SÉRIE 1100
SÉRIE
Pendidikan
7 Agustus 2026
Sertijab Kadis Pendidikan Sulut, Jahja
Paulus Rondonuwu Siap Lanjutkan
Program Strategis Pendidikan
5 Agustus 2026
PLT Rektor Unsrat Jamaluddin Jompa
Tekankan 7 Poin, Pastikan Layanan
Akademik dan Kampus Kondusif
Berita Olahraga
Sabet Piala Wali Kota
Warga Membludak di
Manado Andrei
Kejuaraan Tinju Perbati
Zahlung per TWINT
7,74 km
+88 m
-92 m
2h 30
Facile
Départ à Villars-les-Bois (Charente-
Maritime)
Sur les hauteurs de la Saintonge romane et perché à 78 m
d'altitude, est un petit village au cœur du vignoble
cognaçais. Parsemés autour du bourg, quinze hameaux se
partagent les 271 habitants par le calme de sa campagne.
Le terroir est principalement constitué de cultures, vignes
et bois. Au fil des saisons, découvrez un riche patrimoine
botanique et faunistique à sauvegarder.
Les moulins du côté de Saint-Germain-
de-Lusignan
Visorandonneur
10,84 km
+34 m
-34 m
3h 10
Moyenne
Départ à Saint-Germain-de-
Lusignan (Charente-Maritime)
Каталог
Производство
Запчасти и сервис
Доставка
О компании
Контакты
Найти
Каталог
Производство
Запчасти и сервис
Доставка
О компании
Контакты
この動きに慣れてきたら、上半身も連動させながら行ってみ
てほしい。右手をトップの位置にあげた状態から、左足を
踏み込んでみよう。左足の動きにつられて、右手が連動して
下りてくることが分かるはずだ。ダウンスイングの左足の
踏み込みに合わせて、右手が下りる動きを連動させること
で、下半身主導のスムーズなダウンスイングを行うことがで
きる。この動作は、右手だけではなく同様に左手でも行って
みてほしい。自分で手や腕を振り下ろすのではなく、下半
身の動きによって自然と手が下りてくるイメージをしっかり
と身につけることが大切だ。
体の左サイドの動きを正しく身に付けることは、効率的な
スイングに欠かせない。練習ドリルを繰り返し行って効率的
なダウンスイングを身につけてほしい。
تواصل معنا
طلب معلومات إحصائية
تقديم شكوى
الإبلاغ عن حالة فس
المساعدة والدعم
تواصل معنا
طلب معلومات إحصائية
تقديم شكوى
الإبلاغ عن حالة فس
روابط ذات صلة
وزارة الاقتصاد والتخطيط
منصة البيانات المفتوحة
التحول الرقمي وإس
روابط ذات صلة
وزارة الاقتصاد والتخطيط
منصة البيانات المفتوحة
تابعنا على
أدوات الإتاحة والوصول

## What is expected
Nothing but the complete listing, repeated exactly, belongs in the answer.

## Your solution
SÉRIE 1100
SÉRIE
Pendidikan
7 Agustus 2026
Sertijab Kadis Pendidikan Sulut, Jahja
Paulus Rondonuwu Siap Lanjutkan
Program Strategis Pendidikan
5 Agustus 2026
PLT Rektor Unsrat Jamaluddin Jompa
Tekankan 7 Poin, Pastikan Layanan
Akademik dan Kampus Kondusif
Berita Olahraga
Sabet Piala Wali Kota
Warga Membludak di
Manado Andrei
Kejuaraan Tinju Perbati
Zahlung per TWINT
7,74 km
+88 m
-92 m
2h 30
Facile
Départ à Villars-les-Bois (Charente-
Maritime)
Sur les hauteurs de la Saintonge romane et perché à 78 m
d'altitude, est un petit village au cœur du vignoble
cognaçais. Parsemés autour du bourg, quinze hameaux se
partagent les 271 habitants par le calme de sa campagne.
Le terroir est principalement constitué de cultures, vignes
et bois. Au fil des saisons, découvrez un riche patrimoine
botanique et faunistique à sauvegarder.
Les moulins du côté de Saint-Germain-
de-Lusignan
Visorandonneur
10,84 km
+34 m
-34 m
3h 10
Moyenne
Départ à Saint-Germain-de-
Lusignan (Charente-Maritime)
Каталог
Производство
Запчасти и сервис
Доставка
О компании
Контакты
Найти
Каталог
Производство
Запчасти и сервис
Доставка
О компании
Контакты
この動きに慣れてきたら、上半身も連動させながら行ってみ
てほしい。右手をトップの位置にあげた状態から、左足を
踏み込んでみよう。左足の動きにつられて、右手が連動して
下りてくることが分かるはずだ。ダウンスイングの左足の
踏み込みに合わせて、右手が下りる動きを連動させること
で、下半身主導のスムーズなダウンスイングを行うことがで
きる。この動作は、右手だけではなく同様に左手でも行って
みてほしい。自分で手や腕を振り下ろすのではなく、下半
身の動きによって自然と手が下りてくるイメージをしっかり
と身につけることが大切だ。
体の左サイドの動きを正しく身に付けることは、効率的な
スイングに欠かせない。練習ドリルを繰り返し行って効率的
なダウンスイングを身につけてほしい。
تواصل معنا
طلب معلومات إحصائية
تقديم شكوى
الإبلاغ عن حالة فس
المساعدة والدعم
تواصل معنا
طلب معلومات إحصائية
تقديم شكوى
الإبلاغ عن حالة فس
روابط ذات صلة
وزارة الاقتصاد والتخطيط
منصة البيانات المفتوحة
التحول الرقمي وإس
روابط ذات صلة
وزارة الاقتصاد والتخطيط
منصة البيانات المفتوحة
تابعنا على
أدوات الإتاحة والوصول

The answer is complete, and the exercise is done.